Da presidente della Sezione di Napoli per cosa richiamerà un suo giovane arbitro? «Per l’atteggiamento, il comportamento sbagliato o uno stile di vita fuori luogo che non condivido. Un errore non mi farà mai arrabbiare, non siamo infallibili. È un diritto dell’arbitro poter sbagliare in campo».
Cambia dirigere una partita negli stadi finalmente pieni? «È molto più bello ma capisco la difficoltà dei giovani: un conto è arbitrare in un grande stadio a porte chiuse, un altro è con la spinta di 40.000 o 50.000 spettatori… L’ambiente influisce sui calciatori e può cambiare l’andamento della partita».

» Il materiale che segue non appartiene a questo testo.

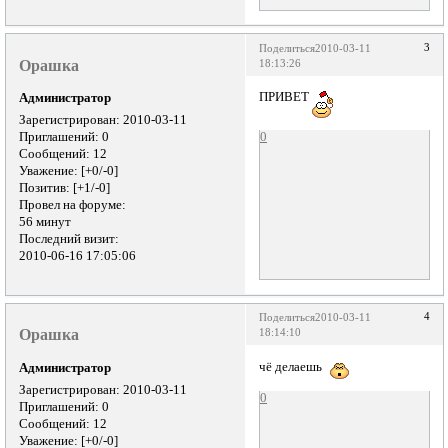
3
Поделиться
2010-03-11
Орашка
18:13:26
ПРИВЕТ
Администратор
Зарегистрирован
: 2010-03-11
0
Приглашений:
0
Сообщений:
12
Уважение:
[+0/-0]
Позитив:
[+1/-0]
Провел на форуме:
56 минут
Последний визит:
2010-06-16 17:05:06
4
Поделиться
2010-03-11
Орашка
18:14:10
чё делаешь
Администратор
Зарегистрирован
: 2010-03-11
0
Приглашений:
0
Сообщений:
12
Уважение:
[+0/-0]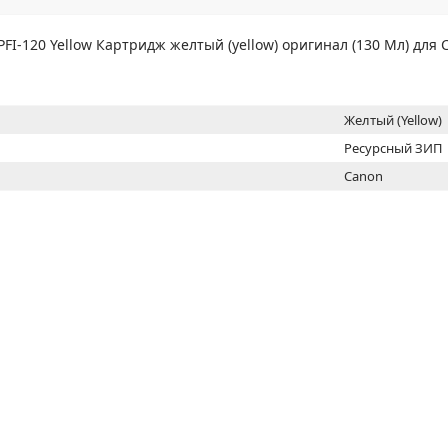
МОН
PFI-120 Yellow Картридж желтый (yellow) оригинал (130 Мл) для 
Желтый (Yellow)
Ресурсный ЗИП
Canon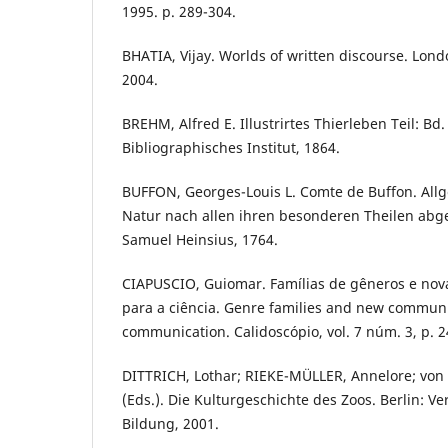
1995. p. 289-304.
BHATIA, Vijay. Worlds of written discourse. Lo
2004.
BREHM, Alfred E. Illustrirtes Thierleben Teil: Bd
Bibliographisches Institut, 1864.
BUFFON, Georges-Louis L. Comte de Buffon. Allg
Natur nach allen ihren besonderen Theilen abge
Samuel Heinsius, 1764.
CIAPUSCIO, Guiomar. Famílias de gêneros e nov
para a ciência. Genre families and new communi
communication. Calidoscópio, vol. 7 núm. 3, p. 2
DITTRICH, Lothar; RIEKE-MÜLLER, Annelore; von
(Eds.). Die Kulturgeschichte des Zoos. Berlin: V
Bildung, 2001.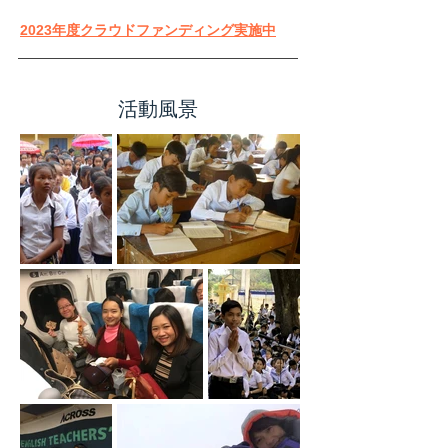
2023年度クラウドファンディング実施中
活動風景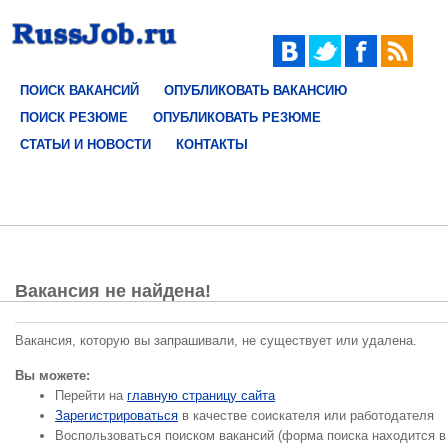
ПОИСК ВАКАНСИЙ
ОПУБЛИКОВАТЬ ВАКАНСИЮ
ПОИСК РЕЗЮМЕ
ОПУБЛИКОВАТЬ РЕЗЮМЕ
СТАТЬИ И НОВОСТИ
КОНТАКТЫ
Вакансия не найдена!
Вакансия, которую вы запрашивали, не существует или удалена.
Вы можете:
Перейти на
главную страницу сайта
Зарегистрироваться
в качестве соискателя или работодателя
Воспользоваться поиском вакансий (форма поиска находится в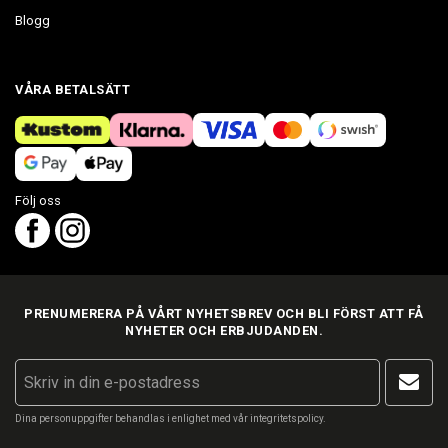
Blogg
VÅRA BETALSÄTT
Följ oss
PRENUMERERA PÅ VÅRT NYHETSBREV OCH BLI FÖRST ATT FÅ
NYHETER OCH ERBJUDANDEN.
Dina personuppgifter behandlas i enlighet med vår
integritetspolicy
.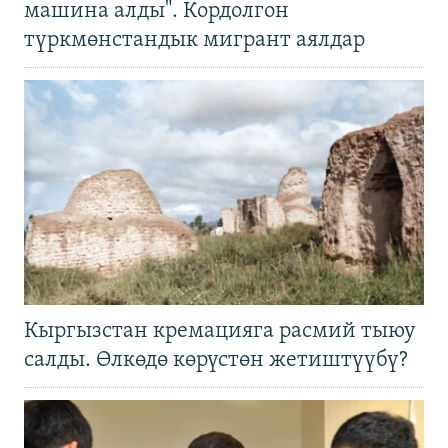
машина алды". Кордолгон
түркмөнстандык мигрант аялдар
Кыргызстан кремацияга расмий тыюу
салды. Өлкөдө көрүстөн жетиштүүбү?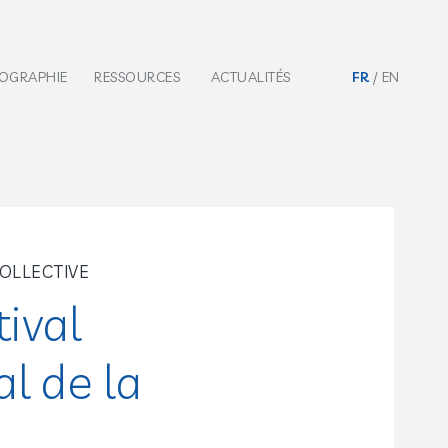
IOGRAPHIE
RESSOURCES
ACTUALITÉS
FR
EN
OLLECTIVE
ival
al de la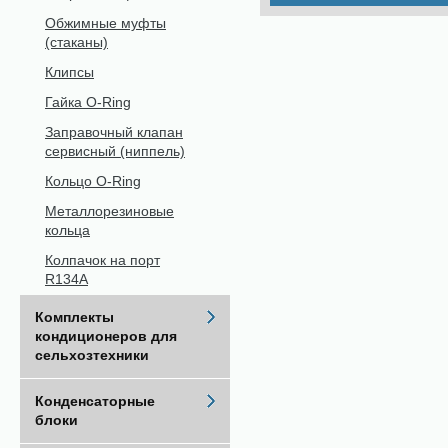
Обжимные муфты
(стаканы)
Клипсы
Гайка O-Ring
Заправочный клапан
сервисный (ниппель)
Кольцо O-Ring
Металлорезиновые
кольца
Колпачок на порт
R134A
Комплекты
кондиционеров для
сельхозтехники
Конденсаторные
блоки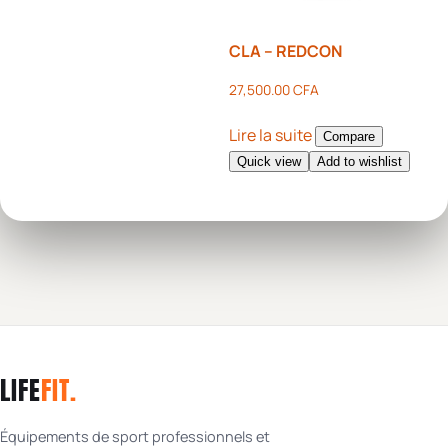
CLA – REDCON
27,500.00
CFA
Lire la suite
Compare
Quick view
Add to wishlist
LIFE
FIT
.
Équipements de sport professionnels et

Dice il designatore Rocchi: «La Var è uno strumento fondamentale, che va usato, ma chiedo e pretendo che gli arbitri decidano in campo». Lei che ne pensa? «La centralità del ruolo dell’arbitro è il principio fondamentale. Il Var è uno strumento chiave e non si torna indietro ma deve intervenire solo quando c’è un chiaro ed evidente errore. La lettura, l’interpretazione della gara e la capacità decisionale devono restare in mano all’arbitro sul terreno di gioco perché è lui che ci mette la faccia nel bene e nel male».
I giovani arbitri napoletani cosa dovrebbero prendere da lei? «La grinta, l’ambizione e la capacità di autocritica. Cose che dovrebbero essere alla base di ogni percorso».
Cosa è un arbitro? «Colui che porta la giustizia in campo e in quanto tale deve essere un esempio anche fuori dal campo, si è arbitri sempre e per sempre».
Non è stata una domenica semplice…«Siamo consapevoli che spesso è anche un gioco delle parti, ci dispiace quando vengono messe in dubbio la nostra professionalità e la nostra buona fede. Siamo spietati con noi stessi molto più di quanto non si pensi. Non vogliamo essere protagonisti, un arbitro deve diventarlo solo se chiamato a prendere una decisione difficile o impopolare. Certe polemiche sono strumentali e vanno al di là del singolo episodio. Sospettare che ci sia qualcosa dietro ci fa solo sorridere…».
Gasperini nel suo sfogo, tra l’altro, dice che è il momento che gli arbitri vadano in tv… «Qualcuno di noi ci è già stato, se l’Aia lo riterrà opportuno per noi non ci sono difficoltà a spiegare le nostre decisioni ma soprattutto a farci conoscere meglio».
Vero che siete permalosi? «Perché fin da piccoli siamo abituati a difenderci. Mettersi sulla difensiva può sembrare un atteggiamento permaloso ma non lo è. Spesso in campo è una lotta impari, se vengono in cinque a protestare, non ci può essere dialogo».